=== SUPPLIED TEXT ===
════════

I personally am excited to tackle the challenge HP 2020 sets out for those of us working to advance health.  What are you the most excited to see included in the new topics areas?

The Push-Me Pull-You of Social Media

Aug 24

Last week, I attended CDC’s National Health Communication, Marketing, and Media conference in Atlanta. And whether you call it new media, social media, or Web 2.0—the new tactics available online and via mobile devices took center stage at the conference. The presentation, “Social Marketing and the Uses of Social Media: Cases from the American Red Cross, American Legacy Foundation (Legacy), U.S. Census Bureau, and Ad Council” provided the most thought provoking example of the diversity of outcomes that can be influenced by social media.

Throughout the conference, presenters reiterated that social media is a tool or tactic to be used to achieve a goal. Often, because people get excited about the next new things, they say, “We need a Twitter account!” instead of, “What could a Twitter account do for us?” The desired outcome needs to drive the choice of tools. Perhaps the best example of that oft-repeated maxim is Legacy’s two-pronged approach to reducing the rate of smoking in the US, the truth® and EX® campaigns.

════════

=== WHAT IS BEING ASKED ===
Does the social media post above support each statement below? Answer yes or no for each, and quote the deciding words from the post. (a) The conference the writer attended took place in Atlanta. (b) Presenters said the choice of tools should drive the desired outcome. (c) Legacy tried to reduce smoking through a single campaign.

════════

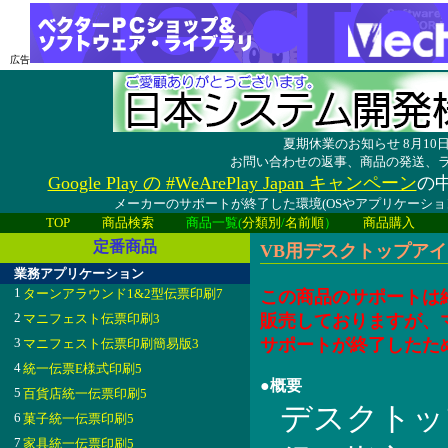
広告
夏期休業のお知らせ 8月1
お問い合わせの返事、商品の発送、
Google Play の #WeArePlay Japan キャンペーン
の中
メーカーのサポートが終了した環境(OSやアプリケーシ
TOP
商品検索
商品一覧(
分類別
/
名前順
）
商品購入
定番商品
VB用デスクトップアイコ
業務アプリケーション
1
ターンアラウンド1&2型伝票印刷7
この商品のサポートは
2
マニフェスト伝票印刷3
販売しておりますが、
3
サポートが終了したた
マニフェスト伝票印刷簡易版3
4
統一伝票E様式印刷5
●概要
5
百貨店統一伝票印刷5
デスクトッ
6
菓子統一伝票印刷5
7
家具統一伝票印刷5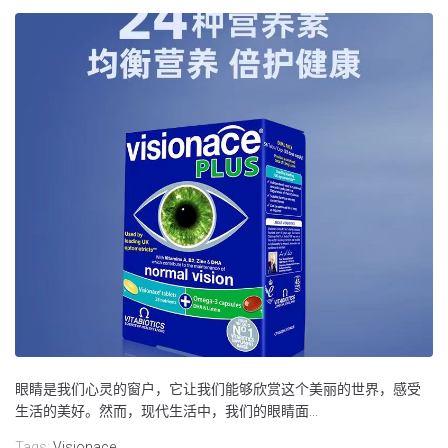
眼睛是我们心灵的窗户，它让我们能够欣赏这个美丽的世界，感受
生活的美好。然而，现代生活中，我们的眼睛面...
Tags:
Visionace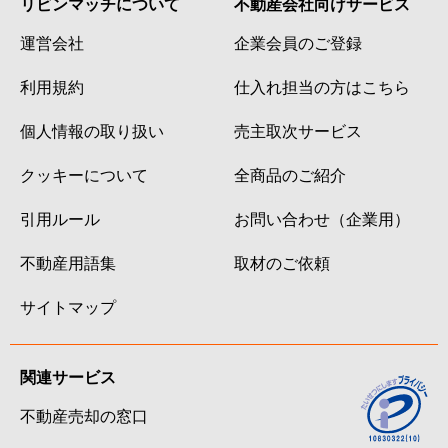
リビンマッチについて
不動産会社向けサービス
運営会社
企業会員のご登録
利用規約
仕入れ担当の方はこちら
個人情報の取り扱い
売主取次サービス
クッキーについて
全商品のご紹介
引用ルール
お問い合わせ（企業用）
不動産用語集
取材のご依頼
サイトマップ
関連サービス
不動産売却の窓口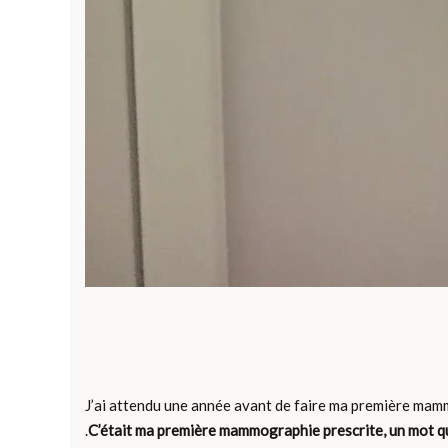
J’ai attendu une année avant de faire ma première mam
.
C’était ma première mammographie prescrite, un mot qui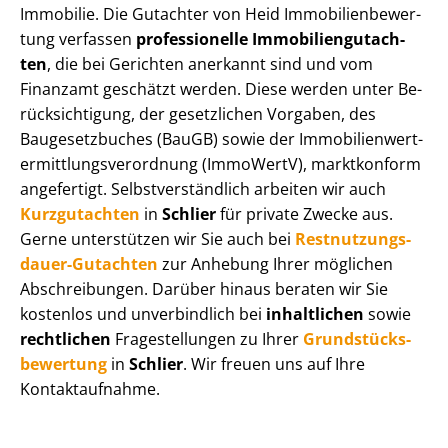
Immobilie. Die Gutachter von Heid Im­mo­bi­li­en­be­wer­
tung verfassen
professionelle Im­mo­bi­li­en­gut­ach­
ten
, die bei Gerichten anerkannt sind und vom
Finanzamt geschätzt werden. Diese werden unter Be­
rück­sich­ti­gung, der gesetzlichen Vorgaben, des
Baugesetzbuches (BauGB) sowie der Im­mo­bi­li­en­wert­
ermitt­lungs­ver­ord­nung (ImmoWertV), marktkonform
angefertigt. Selbst­ver­ständ­lich arbeiten wir auch
Kurzgutachten
in
Schlier
für private Zwecke aus.
Gerne unterstützen wir Sie auch bei
Rest­nut­zungs­
dau­er-Gutachten
zur Anhebung Ihrer möglichen
Abschreibungen. Darüber hinaus beraten wir Sie
kostenlos und unverbindlich bei
inhaltlichen
sowie
rechtlichen
Fragestellungen zu Ihrer
Grund­stücks­
be­wer­tung
in
Schlier
. Wir freuen uns auf Ihre
Kontaktaufnahme.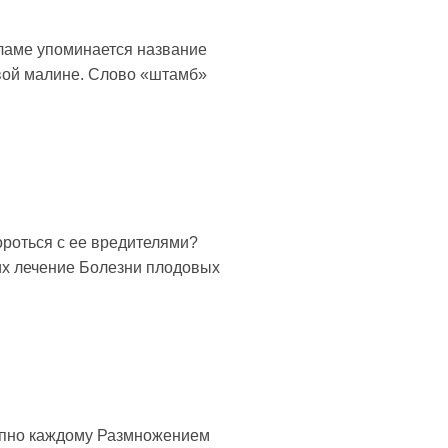
ламе упоминается название
овой малине. Слово «штамб»
роться с ее вредителями?
их лечение Болезни плодовых
тупно каждому Размножением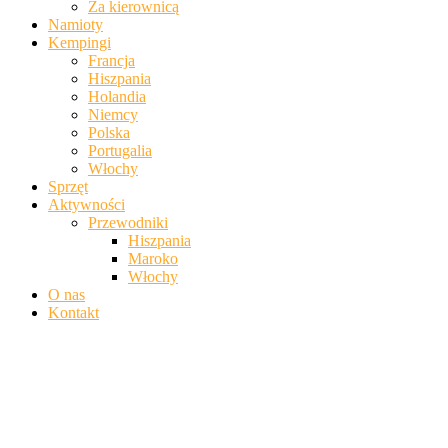
Za kierownicą
Namioty
Kempingi
Francja
Hiszpania
Holandia
Niemcy
Polska
Portugalia
Włochy
Sprzęt
Aktywności
Przewodniki
Hiszpania
Maroko
Włochy
O nas
Kontakt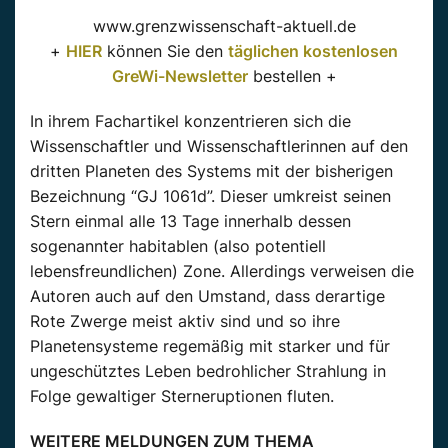
www.grenzwissenschaft-aktuell.de
+
HIER
können Sie den
täglichen kostenlosen
GreWi-Newsletter
bestellen +
In ihrem Fachartikel konzentrieren sich die
Wissenschaftler und Wissenschaftlerinnen auf den
dritten Planeten des Systems mit der bisherigen
Bezeichnung “GJ 1061d”. Dieser umkreist seinen
Stern einmal alle 13 Tage innerhalb dessen
sogenannter habitablen (also potentiell
lebensfreundlichen) Zone. Allerdings verweisen die
Autoren auch auf den Umstand, dass derartige
Rote Zwerge meist aktiv sind und so ihre
Planetensysteme regemäßig mit starker und für
ungeschütztes Leben bedrohlicher Strahlung in
Folge gewaltiger Sterneruptionen fluten.
WEITERE MELDUNGEN ZUM THEMA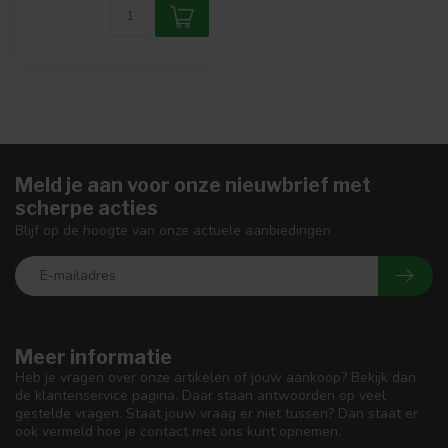
Meld je aan voor onze nieuwbrief met
scherpe acties
Blijf op de hoogte van onze actuele aanbiedingen
Meer informatie
Heb je vragen over onze artikelen of jouw aankoop? Bekijk dan
de klantenservice pagina. Daar staan antwoorden op veel
gestelde vragen. Staat jouw vraag er niet tussen? Dan staat er
ook vermeld hoe je contact met ons kunt opnemen.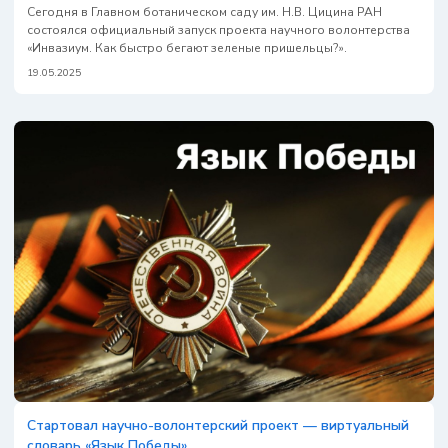
​Сегодня в Главном ботаническом саду им. Н.В. Цицина РАН
состоялся официальный запуск проекта научного волонтерства
«Инвазиум. Как быстро бегают зеленые пришельцы?».
19.05.2025
Стартовал научно-волонтерский проект — виртуальный
словарь «Язык Победы»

════════

=== OUTPUT FOR THIS TASK ===
(a) Yes: "Last week, I attended CDC’s National Health Communication, Marketing, and Media conference in Atlanta."
(b) No: "The desired outcome needs to drive the choice of tools."
(c) No: "Legacy’s two-pronged approach to reducing the rate of smoking in the US, the truth® and EX® campaigns."